"I think we made really serious missteps in 2000 and 2001, and we've really turned our backs on a world that could have been pleasant, delight-ful, peaceful, and technocratic. Now we face a world that is religious, narrow-minded, fundamentalist, and violent."
A long and pretty interesting
interview with the cyberpunk-theorist Bruce Sterling from Reason where he talks about everything from media to Twin Towers: of fiction and future of this green planet called Earth.
And as the great writer he is, his answers is filled with one-liners:
"Pop will eat itself. I predicted for a long time that the Internet would be a big, stinking deal when there was finally a pop song about it. Sure enough, Destiny's Child did a song that has a line about "some girl trashing me on the Internet." That's funny, but the thing that's peculiar about it is there was always a dark side. There was always the porn/mafia/drug dealer/pedophilia aspect -- the four horsemen of the apocalypse.".
He put up some sketches on the big things for the 21th century: "More like performance-enhancement devices. And I found it more interesting and more significant to talk about an intimate relationship with prosthetics and gizmos than an intimate relationship between one human being and another.".
And on the everchanging technology: "all forms of media, they are very dependent on their technological circumstances. The transformation comes when the people who understood what it was like die. I’m a transitional figure. I’m the very last generation that worked professionally on typewriters. William Gibson wrote his first book on a typewriter. I wrote two books on typewriters. I was taught to use slide rules in schools. Now it’s like having a pet trilobite."

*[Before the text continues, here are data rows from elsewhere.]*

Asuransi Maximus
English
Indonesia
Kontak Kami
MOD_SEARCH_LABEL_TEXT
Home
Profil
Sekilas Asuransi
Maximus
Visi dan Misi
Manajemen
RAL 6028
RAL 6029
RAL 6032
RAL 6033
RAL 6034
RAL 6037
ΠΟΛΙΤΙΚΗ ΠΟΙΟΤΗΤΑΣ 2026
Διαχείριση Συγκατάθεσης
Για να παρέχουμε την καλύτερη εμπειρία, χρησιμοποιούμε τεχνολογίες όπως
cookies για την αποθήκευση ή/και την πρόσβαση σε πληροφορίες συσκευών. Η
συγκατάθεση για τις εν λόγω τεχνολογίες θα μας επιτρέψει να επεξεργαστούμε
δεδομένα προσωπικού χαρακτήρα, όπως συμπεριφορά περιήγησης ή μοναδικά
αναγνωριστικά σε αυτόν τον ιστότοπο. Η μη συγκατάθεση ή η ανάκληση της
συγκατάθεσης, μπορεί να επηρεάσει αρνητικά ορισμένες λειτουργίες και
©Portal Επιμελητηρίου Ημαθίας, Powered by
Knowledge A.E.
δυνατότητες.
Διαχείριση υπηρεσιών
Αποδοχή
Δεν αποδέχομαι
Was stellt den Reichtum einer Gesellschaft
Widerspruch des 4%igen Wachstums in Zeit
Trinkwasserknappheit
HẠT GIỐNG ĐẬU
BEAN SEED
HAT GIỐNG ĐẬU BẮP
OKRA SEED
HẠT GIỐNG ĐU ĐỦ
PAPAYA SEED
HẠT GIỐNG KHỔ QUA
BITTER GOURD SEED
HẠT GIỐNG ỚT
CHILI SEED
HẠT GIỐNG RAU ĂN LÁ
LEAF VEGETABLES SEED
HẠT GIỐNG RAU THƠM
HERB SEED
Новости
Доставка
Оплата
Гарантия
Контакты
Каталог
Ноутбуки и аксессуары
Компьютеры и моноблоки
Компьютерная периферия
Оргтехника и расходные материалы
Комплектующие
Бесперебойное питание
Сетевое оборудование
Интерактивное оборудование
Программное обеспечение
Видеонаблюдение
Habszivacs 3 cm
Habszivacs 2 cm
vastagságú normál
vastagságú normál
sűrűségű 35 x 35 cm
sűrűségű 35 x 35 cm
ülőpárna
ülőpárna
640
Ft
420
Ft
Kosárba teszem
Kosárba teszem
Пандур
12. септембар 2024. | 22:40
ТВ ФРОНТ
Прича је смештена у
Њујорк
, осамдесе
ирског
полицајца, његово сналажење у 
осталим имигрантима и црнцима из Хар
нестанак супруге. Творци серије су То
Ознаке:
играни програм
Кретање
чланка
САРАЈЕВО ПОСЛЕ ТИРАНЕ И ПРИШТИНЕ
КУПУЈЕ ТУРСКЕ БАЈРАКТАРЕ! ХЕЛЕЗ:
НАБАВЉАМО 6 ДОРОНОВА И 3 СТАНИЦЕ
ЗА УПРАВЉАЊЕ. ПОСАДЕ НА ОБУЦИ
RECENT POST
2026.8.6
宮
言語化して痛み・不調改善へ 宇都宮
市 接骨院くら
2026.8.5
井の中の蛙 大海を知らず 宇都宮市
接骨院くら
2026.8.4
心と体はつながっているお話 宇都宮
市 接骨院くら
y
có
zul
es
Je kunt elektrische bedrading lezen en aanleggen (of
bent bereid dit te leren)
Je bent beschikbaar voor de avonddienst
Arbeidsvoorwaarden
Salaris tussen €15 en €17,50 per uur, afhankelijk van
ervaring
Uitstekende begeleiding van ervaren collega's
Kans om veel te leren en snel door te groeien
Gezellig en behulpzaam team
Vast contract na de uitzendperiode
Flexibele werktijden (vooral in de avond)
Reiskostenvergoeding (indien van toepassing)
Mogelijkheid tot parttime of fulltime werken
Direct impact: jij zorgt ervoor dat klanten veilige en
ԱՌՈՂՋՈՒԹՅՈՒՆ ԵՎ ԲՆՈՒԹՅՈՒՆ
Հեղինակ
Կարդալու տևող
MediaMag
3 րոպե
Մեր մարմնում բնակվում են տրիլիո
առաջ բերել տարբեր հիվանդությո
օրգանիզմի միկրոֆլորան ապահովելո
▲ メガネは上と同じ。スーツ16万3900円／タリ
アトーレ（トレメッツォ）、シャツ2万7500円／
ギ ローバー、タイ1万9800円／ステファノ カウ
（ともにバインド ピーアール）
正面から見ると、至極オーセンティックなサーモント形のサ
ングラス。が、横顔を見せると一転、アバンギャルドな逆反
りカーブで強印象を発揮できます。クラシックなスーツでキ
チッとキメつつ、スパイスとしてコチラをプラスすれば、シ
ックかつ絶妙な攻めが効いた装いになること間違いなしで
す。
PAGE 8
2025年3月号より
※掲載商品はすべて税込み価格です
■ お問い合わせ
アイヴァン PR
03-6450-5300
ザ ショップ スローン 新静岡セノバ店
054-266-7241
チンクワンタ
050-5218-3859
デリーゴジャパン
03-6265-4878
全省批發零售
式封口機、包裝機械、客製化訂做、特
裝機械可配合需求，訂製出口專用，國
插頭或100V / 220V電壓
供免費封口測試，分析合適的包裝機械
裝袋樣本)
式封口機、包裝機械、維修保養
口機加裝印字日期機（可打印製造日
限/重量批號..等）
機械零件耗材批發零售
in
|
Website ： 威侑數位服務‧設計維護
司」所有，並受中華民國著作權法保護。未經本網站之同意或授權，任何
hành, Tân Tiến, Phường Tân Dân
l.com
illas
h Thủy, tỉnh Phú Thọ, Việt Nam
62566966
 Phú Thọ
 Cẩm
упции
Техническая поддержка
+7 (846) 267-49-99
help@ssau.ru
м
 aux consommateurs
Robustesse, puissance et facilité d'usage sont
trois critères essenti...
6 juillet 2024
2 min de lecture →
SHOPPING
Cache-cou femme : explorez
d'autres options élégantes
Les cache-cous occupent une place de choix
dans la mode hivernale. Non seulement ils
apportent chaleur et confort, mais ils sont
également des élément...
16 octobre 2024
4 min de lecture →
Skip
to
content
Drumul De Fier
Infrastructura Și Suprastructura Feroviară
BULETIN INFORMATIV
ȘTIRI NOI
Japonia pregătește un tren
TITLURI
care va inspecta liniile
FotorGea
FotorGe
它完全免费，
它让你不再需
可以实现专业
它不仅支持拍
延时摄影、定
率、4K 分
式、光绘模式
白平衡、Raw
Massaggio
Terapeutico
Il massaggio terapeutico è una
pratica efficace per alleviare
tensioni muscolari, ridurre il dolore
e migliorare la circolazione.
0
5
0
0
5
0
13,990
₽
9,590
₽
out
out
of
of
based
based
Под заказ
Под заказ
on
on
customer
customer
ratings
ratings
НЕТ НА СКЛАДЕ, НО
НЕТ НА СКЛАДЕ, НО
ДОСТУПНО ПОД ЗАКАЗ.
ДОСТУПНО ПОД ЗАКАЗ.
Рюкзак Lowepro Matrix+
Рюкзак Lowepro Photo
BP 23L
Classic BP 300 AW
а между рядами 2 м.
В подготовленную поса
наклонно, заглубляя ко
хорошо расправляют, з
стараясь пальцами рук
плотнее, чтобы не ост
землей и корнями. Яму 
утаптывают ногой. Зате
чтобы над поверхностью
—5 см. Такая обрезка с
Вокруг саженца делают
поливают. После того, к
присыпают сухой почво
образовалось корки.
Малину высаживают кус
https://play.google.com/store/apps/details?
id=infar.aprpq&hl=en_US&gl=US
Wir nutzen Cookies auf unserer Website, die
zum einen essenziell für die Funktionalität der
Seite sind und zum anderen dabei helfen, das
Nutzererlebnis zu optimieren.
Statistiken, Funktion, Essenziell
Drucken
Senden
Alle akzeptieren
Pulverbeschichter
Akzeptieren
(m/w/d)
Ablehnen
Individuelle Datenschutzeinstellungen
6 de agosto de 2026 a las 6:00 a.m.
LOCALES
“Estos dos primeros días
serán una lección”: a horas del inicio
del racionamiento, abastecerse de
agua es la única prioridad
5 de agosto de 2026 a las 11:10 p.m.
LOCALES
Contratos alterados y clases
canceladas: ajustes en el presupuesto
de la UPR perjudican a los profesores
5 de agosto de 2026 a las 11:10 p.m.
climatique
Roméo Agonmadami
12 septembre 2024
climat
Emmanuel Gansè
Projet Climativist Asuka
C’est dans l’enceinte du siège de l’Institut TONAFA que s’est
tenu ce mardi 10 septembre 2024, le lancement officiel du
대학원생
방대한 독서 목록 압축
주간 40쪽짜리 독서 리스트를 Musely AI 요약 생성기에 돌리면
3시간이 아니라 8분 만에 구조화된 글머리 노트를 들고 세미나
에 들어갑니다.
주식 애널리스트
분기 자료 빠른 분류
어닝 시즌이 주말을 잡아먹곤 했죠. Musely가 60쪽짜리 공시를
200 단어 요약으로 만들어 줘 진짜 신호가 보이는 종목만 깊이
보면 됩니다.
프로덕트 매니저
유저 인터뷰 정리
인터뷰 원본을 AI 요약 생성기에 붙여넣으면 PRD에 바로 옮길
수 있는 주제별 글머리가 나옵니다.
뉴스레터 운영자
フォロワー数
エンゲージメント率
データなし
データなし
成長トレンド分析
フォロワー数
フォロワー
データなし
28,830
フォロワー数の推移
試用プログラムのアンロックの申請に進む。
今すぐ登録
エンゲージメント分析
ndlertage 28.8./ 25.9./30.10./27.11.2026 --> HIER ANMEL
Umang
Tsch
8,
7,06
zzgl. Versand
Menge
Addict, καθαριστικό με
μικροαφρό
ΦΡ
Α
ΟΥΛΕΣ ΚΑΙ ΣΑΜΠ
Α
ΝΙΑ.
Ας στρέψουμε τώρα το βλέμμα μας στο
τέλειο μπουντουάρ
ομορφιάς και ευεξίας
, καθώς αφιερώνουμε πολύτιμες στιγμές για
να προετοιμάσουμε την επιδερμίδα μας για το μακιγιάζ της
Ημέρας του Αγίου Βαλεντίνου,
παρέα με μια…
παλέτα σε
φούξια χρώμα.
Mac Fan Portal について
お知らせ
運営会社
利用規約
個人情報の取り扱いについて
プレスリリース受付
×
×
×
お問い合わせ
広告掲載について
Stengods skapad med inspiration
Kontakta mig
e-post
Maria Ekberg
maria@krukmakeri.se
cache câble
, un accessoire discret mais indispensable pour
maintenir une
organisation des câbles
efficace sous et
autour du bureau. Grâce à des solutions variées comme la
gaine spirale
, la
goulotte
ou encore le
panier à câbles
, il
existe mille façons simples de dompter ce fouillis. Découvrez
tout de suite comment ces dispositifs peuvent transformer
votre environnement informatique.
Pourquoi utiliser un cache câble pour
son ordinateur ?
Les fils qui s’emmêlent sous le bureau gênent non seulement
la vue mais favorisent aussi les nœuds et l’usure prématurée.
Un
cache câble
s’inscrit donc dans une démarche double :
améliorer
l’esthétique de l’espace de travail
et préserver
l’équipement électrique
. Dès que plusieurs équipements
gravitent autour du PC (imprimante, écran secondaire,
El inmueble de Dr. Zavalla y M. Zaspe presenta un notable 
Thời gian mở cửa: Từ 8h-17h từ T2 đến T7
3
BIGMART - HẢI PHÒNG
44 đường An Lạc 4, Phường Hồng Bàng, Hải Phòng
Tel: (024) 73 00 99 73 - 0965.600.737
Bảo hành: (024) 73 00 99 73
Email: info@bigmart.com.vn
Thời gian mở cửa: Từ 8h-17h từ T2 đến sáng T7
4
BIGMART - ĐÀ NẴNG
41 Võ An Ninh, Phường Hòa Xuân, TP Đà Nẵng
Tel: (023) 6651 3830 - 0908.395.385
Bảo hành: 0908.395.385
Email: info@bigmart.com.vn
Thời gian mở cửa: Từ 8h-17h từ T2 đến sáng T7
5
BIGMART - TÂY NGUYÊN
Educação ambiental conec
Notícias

Sterling have started an organization which is working in the environmental movement: "The central topic is the greenhouse effect as a post-industrial design problem. It’s not just about raising money for flood victims, which is one way to deal with the consequences. It’s about thinking about how we got into this mess, making people realize the mess, and exploring mechanisms -- technologies -- by which we might conceivably get out."